Les juges cèdent à la pression
Les deux hauts magistrats se trouvaient dans le collimateur du pouvoir depuis la fin du mois de mai. Le parquet général avait lancé une demande de poursuites à leur encontre pour « complot et atteinte à la sûreté de l’État ». Les autorités de transition leur reprochent d’avoir voté en faveur de la recevabilité d’une requête visant à destituer l’actuel président de la transition, le colonel Michael Randrianirina. Interrogé par RFI, le juge Rasolonandrasana a justifié ce retrait soudain par la volonté de préserver « l’intérêt supérieur de la nation » et de favoriser un climat d’apaisement politique.
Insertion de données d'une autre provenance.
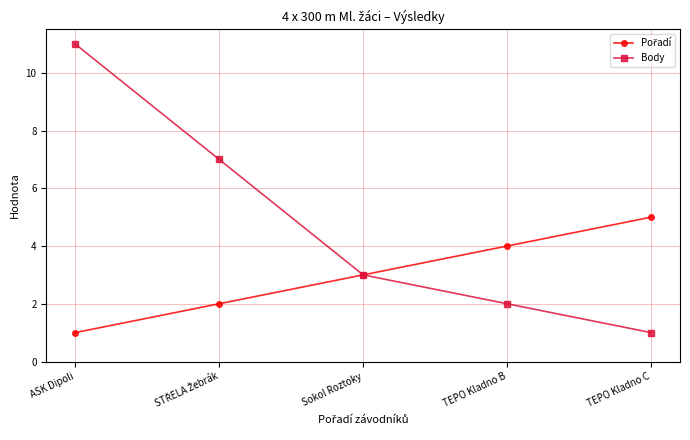

At which label does Body reach its peak?

ASK Dipoli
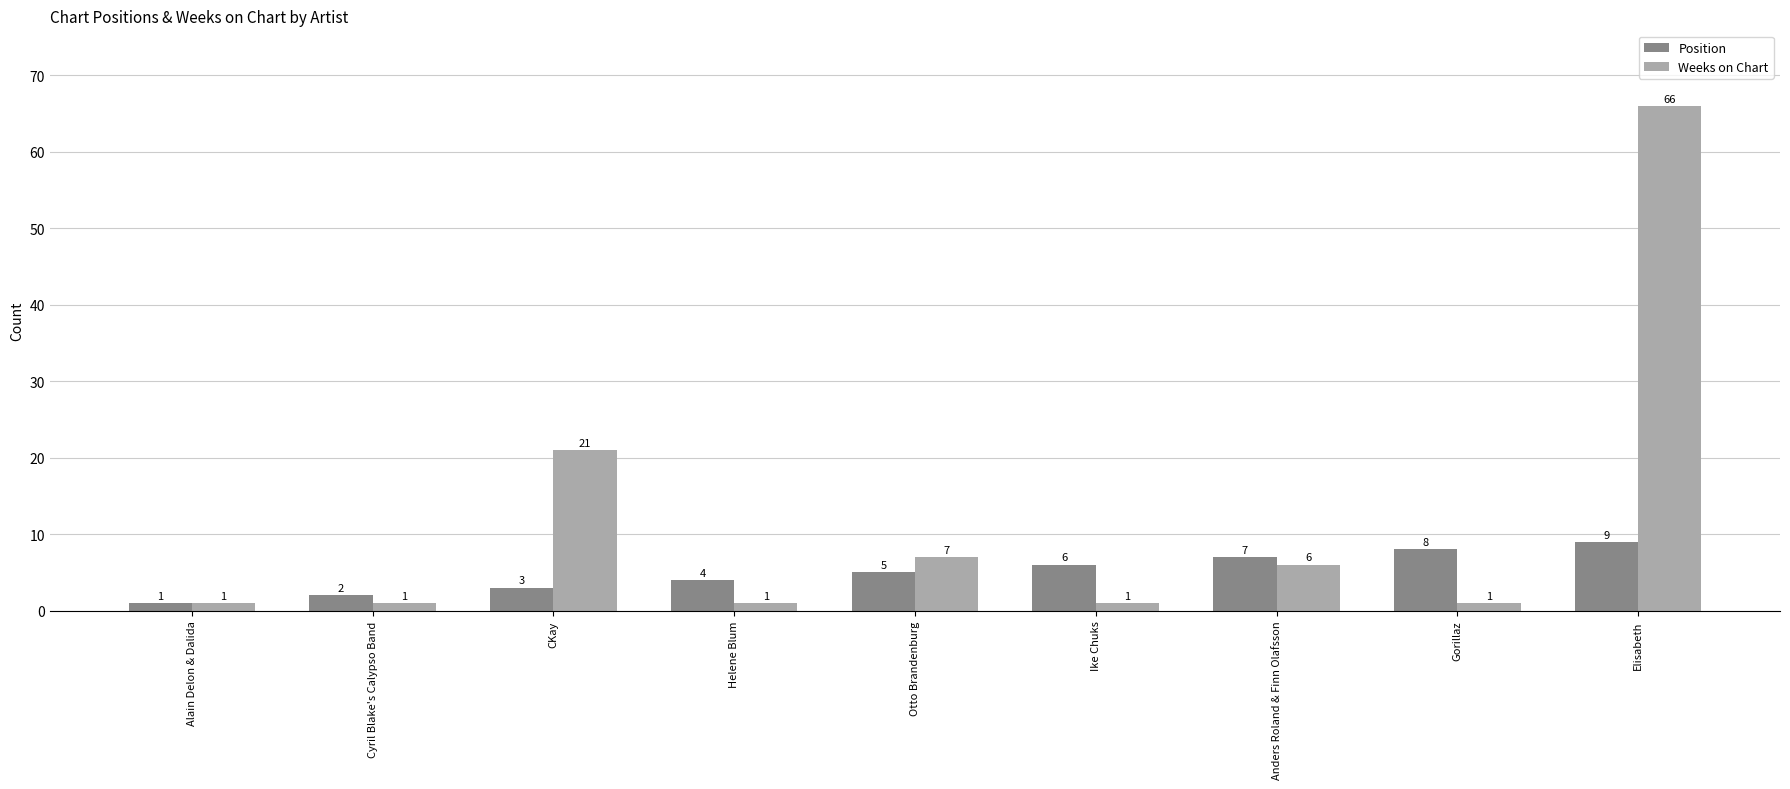

Is the value of Position at Otto Brandenburg greater than the value of Weeks on Chart at Cyril Blake's Calypso Band?

Yes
Le pouvoir exécutif dicte sa loi
Ce départ forcé met en lumière les fragilités démocratiques de la Grande Île. Avant de quitter ses fonctions, le juge Rasolonandrasana a publiquement dénoncé les ingérences constantes et persistantes du pouvoir exécutif dans les affaires de la HCC, affirmant que la séparation des pouvoirs n’a jamais été respectée à Madagascar. Cette situation a immédiatement fait réagir le mouvement citoyen « Gen Z », fer de lance de la transition d’octobre 2025, qui condamne fermement cette mise au pas de la justice. La procédure de nomination de leurs successeurs devrait être enclenchée dans les prochains jours.